Nobody called it out.
Because everyone in that room had NDAs tattooed on their souls and more to lose than pride.
The room hummed with the unspoken rules of billionaire dominance theater, where objectification got rebranded as curiosity and everyone pretended it was Europe.
But this isn’t Europe.
This is the inner sanctum of power in post-shame America, and the only thing that matters is being there.
Trump is reportedly still in bed at Mar-a-Lago, watching replays of the inauguration like game tape. His executive orders are already in motion. The wheels are turning. But the Broligarchs? They’re still celebrating. Still smirking. Still comparing orbital launch plans and hormone stacks between sips of $80 cold brew.
A former Cabinet member might have asked Peter Thiel if there’ll be “another hiring round for the brain trust.” Thiel, if he responds at all, probably just nods. “We’ll need thinkers,” he might say. “And fewer rules.”

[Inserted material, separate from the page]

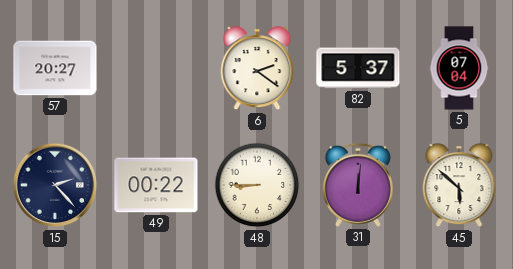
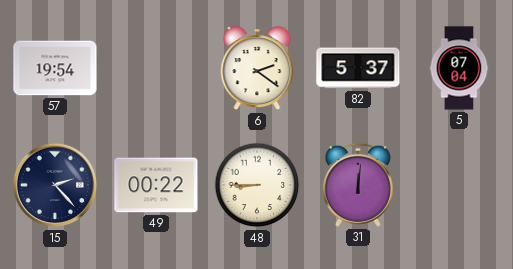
57: 20:27 -> 19:54
45: 5:52 -> none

No press is allowed. No one wears name tags. No one needs to. These people already run the world, or at least the parts not currently on fire.

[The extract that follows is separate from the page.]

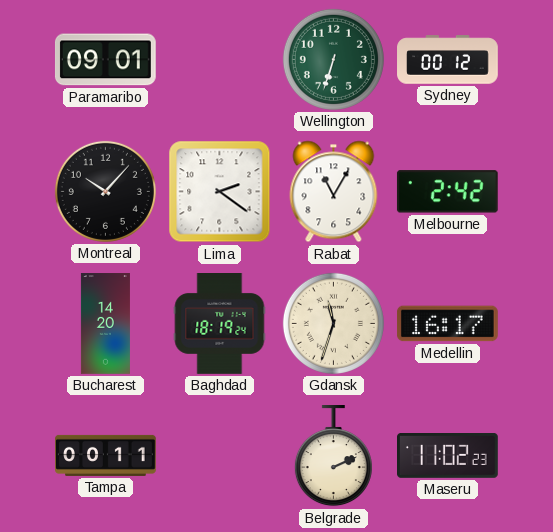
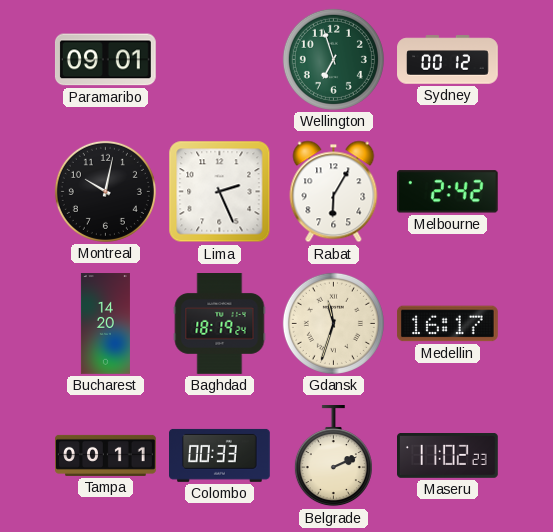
Wellington: 6:33 -> 6:57
Montreal: 10:07 -> 10:02
Lima: 2:21 -> 2:26
Rabat: 11:05 -> 6:05
Colombo: none -> 00:33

Outside, the city looks normal. Inside, brunch dissolves into small strategy circles, mimosa-powered policy suggestions, and murmured phrases like “shadow FAA” and “domestic proxy index.”

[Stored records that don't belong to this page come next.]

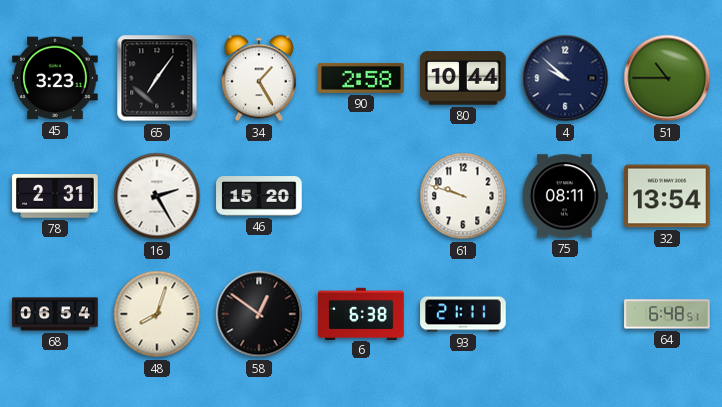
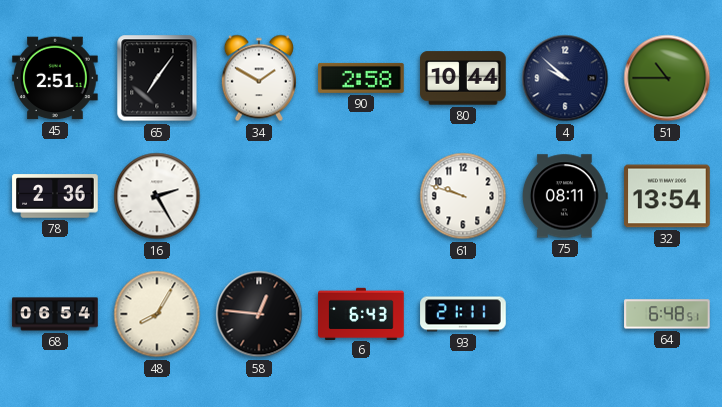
45: 3:23 -> 2:51
34: 1:25 -> 1:50
78: 2:31 -> 2:36
46: 15:20 -> none
48: 8:03 -> 8:05
58: 12:51 -> 12:46
6: 6:38 -> 6:43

What they’re building doesn’t look like government. It looks like something else—something quiet, and not meant to be seen.
And somewhere across the lawn, a well-dressed assistant with an AI-generated name tag escorts a guest to the driveway. No photos. No record.
Just whispers. Just laughter. Just the slow, deliberate shrug of a ruling class that doesn’t need to hide anymore.